A managed host runs three independent processes:

┌───────────────────────────────────────────────────────────────────┐
│  Host (Linux/macOS/Windows)                                       │
│                                                                   │
│  ┌──────────────────┐         ┌────────────────────────────────┐  │
│  │ linkmesh-agent   │ ──┐     │ Collector (Alloy / otelcol)    │  │
│  │ (control plane)  │   │     │ (data plane)                   │  │
│  └────────┬─────────┘   │     └────────────┬───────────────────┘  │
│           │             │                  │                      │
│           │ mTLS gRPC   │ systemctl etc.   │ remotecfg / OpAMP    │
│           │             │                  │  + own_metrics OTLP  │
└───────────┼─────────────┼──────────────────┼──────────────────────┘
            │             │                  │
            ▼             ▼                  ▼
      ┌────────────┐  ┌──────────────┐  ┌──────────────────┐
      │  LinkMesh  │  │ systemd / SC │  │   LinkMesh       │
      │  server    │  │   service    │  │   server         │
      │ (heartbeat,│  │   model      │  │ (config + OTLP   │
      │  commands) │  │              │  │  ingest)         │
      └────────────┘  └──────────────┘  └──────────────────┘

Two distinct channels touch LinkMesh:

Agent → server (mTLS gRPC) carries heartbeats, status, and operator-triggered commands (restart, upgrade, rollback). This channel does NOT carry collector configuration anymore — that goes via the collector’s native channel.
Collector → server (HTTPS, per-collector bearer) carries config pulls (Alloy’s remotecfg, otelcol-contrib’s OpAMP) AND self-telemetry OTLP pushes. One bearer token per collector covers both directions.

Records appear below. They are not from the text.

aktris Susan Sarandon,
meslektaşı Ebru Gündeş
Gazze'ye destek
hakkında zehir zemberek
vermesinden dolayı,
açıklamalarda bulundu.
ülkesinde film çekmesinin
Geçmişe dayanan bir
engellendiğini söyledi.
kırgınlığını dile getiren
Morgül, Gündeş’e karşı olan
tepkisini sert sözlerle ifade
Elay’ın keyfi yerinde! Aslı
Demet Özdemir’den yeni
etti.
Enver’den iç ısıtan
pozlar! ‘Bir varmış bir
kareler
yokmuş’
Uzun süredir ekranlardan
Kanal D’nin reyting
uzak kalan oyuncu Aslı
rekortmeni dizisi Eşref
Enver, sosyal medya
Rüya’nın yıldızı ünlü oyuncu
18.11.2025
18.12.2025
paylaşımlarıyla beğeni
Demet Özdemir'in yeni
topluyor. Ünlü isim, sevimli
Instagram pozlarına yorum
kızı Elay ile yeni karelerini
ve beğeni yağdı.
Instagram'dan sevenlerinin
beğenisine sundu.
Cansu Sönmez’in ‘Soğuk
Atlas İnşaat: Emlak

That separation matters: if the agent dies, the collector keeps running with its last-applied config and keeps reporting self-telemetry. The fleet UI marks the agent offline but the data-plane is unaffected.

Lifecycle states

Operators see three “are things working” axes on the collector detail page. They’re orthogonal — any combination is possible.

Axis	States	Reported by
Agent	online / offline	mTLS gRPC heartbeat to LinkMesh server
Collector process	running / starting / crashed / stopped	Agent observes via systemd / SC
Collector data flow	healthy / unhealthy	Collector self-telemetry — receiver-accept-rate, exporter-success-rate

A common scenario:

Agent: online ✓
Collector process: crashed ✗ (agent restarting it with backoff)
Collector data flow: unhealthy ✗

The fleet UI shows all three so operators triage at the right layer instead of staring at a single red light.

Future scope

The agent’s role is intentionally minimal today. The architecture leaves room for these without changing the boundary:

Log auto-discovery — scan the host for known log paths (/var/log/nginx/*.log, /var/log/postgresql/*.log) and suggest pipeline templates. Pure host-side observation; doesn’t touch the collector’s data path.
Service auto-detection — detect running services (Postgres, Redis, Nginx) and recommend matching receiver configs the operator can adopt with one click.
Multi-collector orchestration — supervise more than one collector on a host (typical: one Alloy for metrics, one otelcol-contrib for traces). Each collector keeps its own remote- config + own-metrics path; the agent just multiplies the supervision pattern.
Remote shell / debug actions — operator-triggered “tail the collector’s logs” or “run alloy config-print” without the operator needing SSH to the host.

All of these are control-plane work — none expand the agent into the data plane. The boundary holds.